Hopefully the process will raise your humility quotient.
Maybe it will also broaden your interpretation of what "good looking" is.
Perhaps I needed to broaden my definition of "good looking," though I already had a very broad definition already. And perhaps I needed yet another indignity to further humble me, though this is far more minor than other recent events. All I know for certain is that my hair is thinning, I think most of the stuff on the radio is "noise", I can't hear as well as I once did, and my joints ache, especially my bum knee. C'est la vie.

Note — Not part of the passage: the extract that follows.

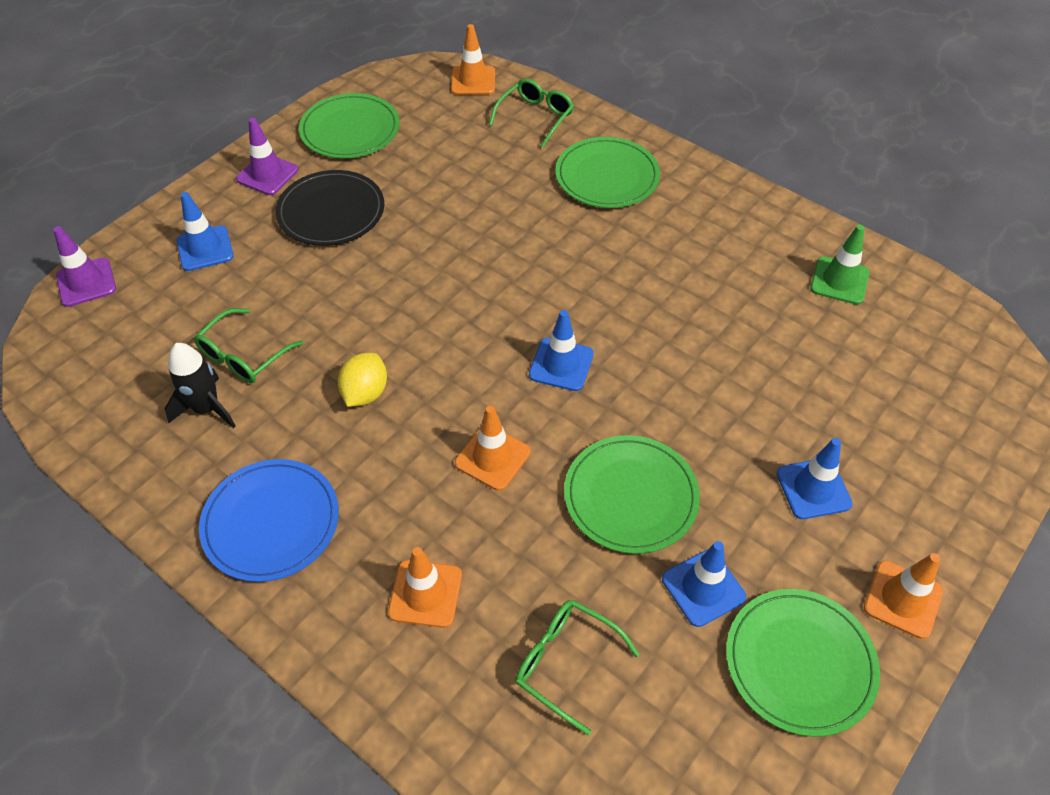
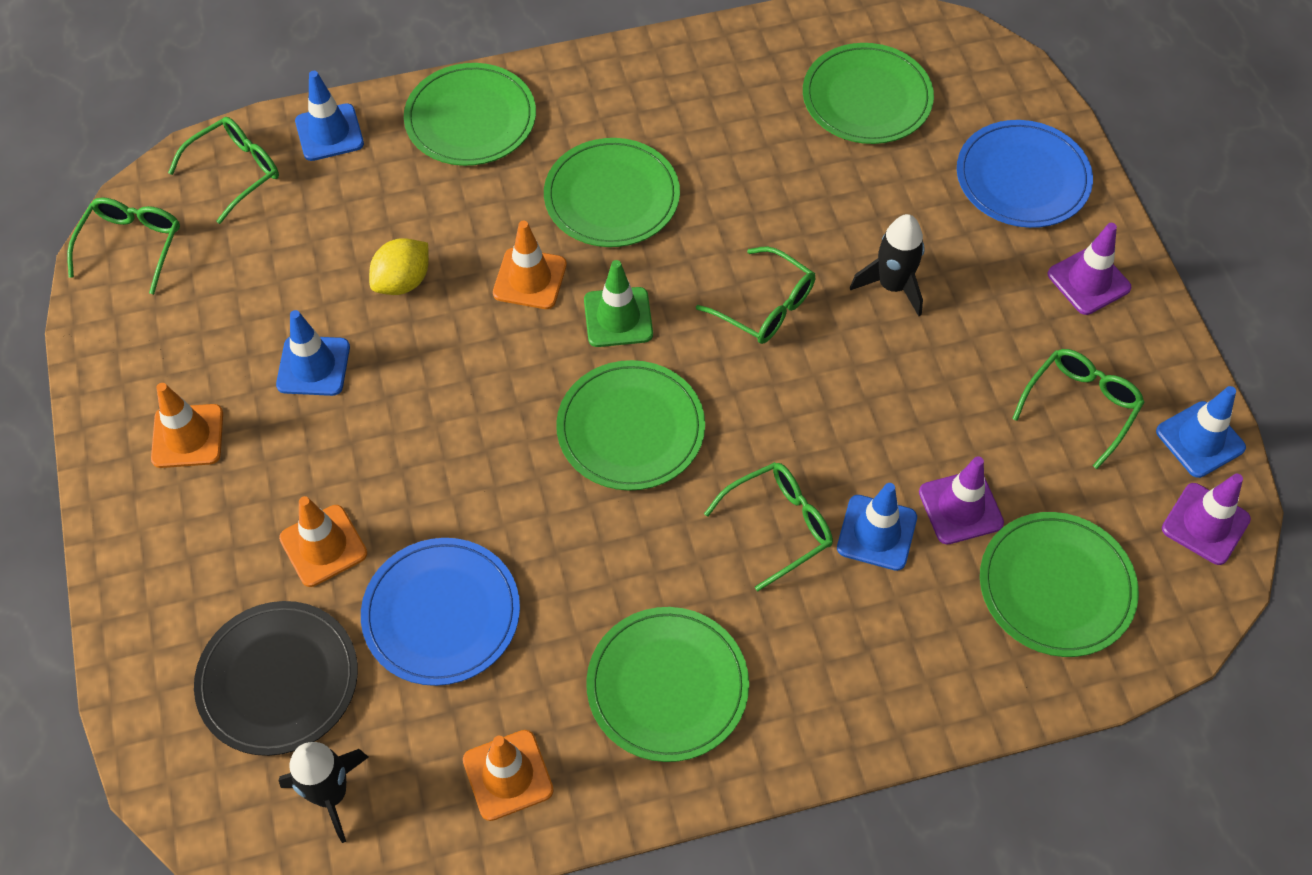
black rocket: [164,343,236,428] = 1 -> [279,742,368,843] [850,214,925,316] = 2
blue plate: [199,459,339,582] = 1 -> [361,538,520,686] [957,120,1093,228] = 2
green glasses: [194,308,304,383] [489,78,574,148] [515,600,640,735] = 3 -> [67,197,180,294] [168,117,279,224] [696,246,815,344] [704,462,833,591] [1012,349,1145,469] = 5
green plate: [299,93,400,158] [555,137,660,208] [564,435,700,554] [726,589,880,737] = 4 -> [404,63,536,166] [544,138,680,247] [556,360,705,491] [586,607,749,762] [803,43,934,144] [980,512,1139,657] = 6
purple traffic cone: [53,226,116,307] [236,118,298,195] = 2 -> [919,456,1004,545] [1048,223,1132,315] [1162,474,1251,565] = 3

I have had my left knee repaired twice, and now my back, but only once did I ever try to repair (eliminate) the massive amounts of grey in my hair... and the results were so silly-looking I just gave up and learned to love all those white hairs on my scalp and in my beard. I don't have the thinning spot on top, but my hairline has receded a good inch in the last 5-10 years. When I look straight at myself in the mirror, I can "see a way into the trees" along the hairline. I'm headed for one of those widow's peak thingies that turns into an island of fuzzy patchy hair on the upper forehead, once the hair behind it starts to thin out... oh well. I promised my wife no comb-overs ever, so if it gets to the point where lots of people would just comb it over, I'll also do the shave-it-bald thing, for better or worse.
And by then, I probably really won't give a hoot. I have just about 90% convinced myself by now that I don't give a hoot about anything re. my body anymore besides keeping it as healthy as I can, keeping it alive, keeping it from smelling bad, and keeping it as pain-free as possible. Then again, I'm going to turn 50 (what I consider the REAL beginning of "middle aged") next month...
I finally realized several years ago that all those cute young women I was ogling were about the same age as my daughters, and that if any of them got to know me they would probably just equate me with their favorite funny uncles, or with their dads. Some of us just tend to grow up in different ways, at different rates. It can be bittersweet, but it's one of the joys and beauties of being human, I suppose!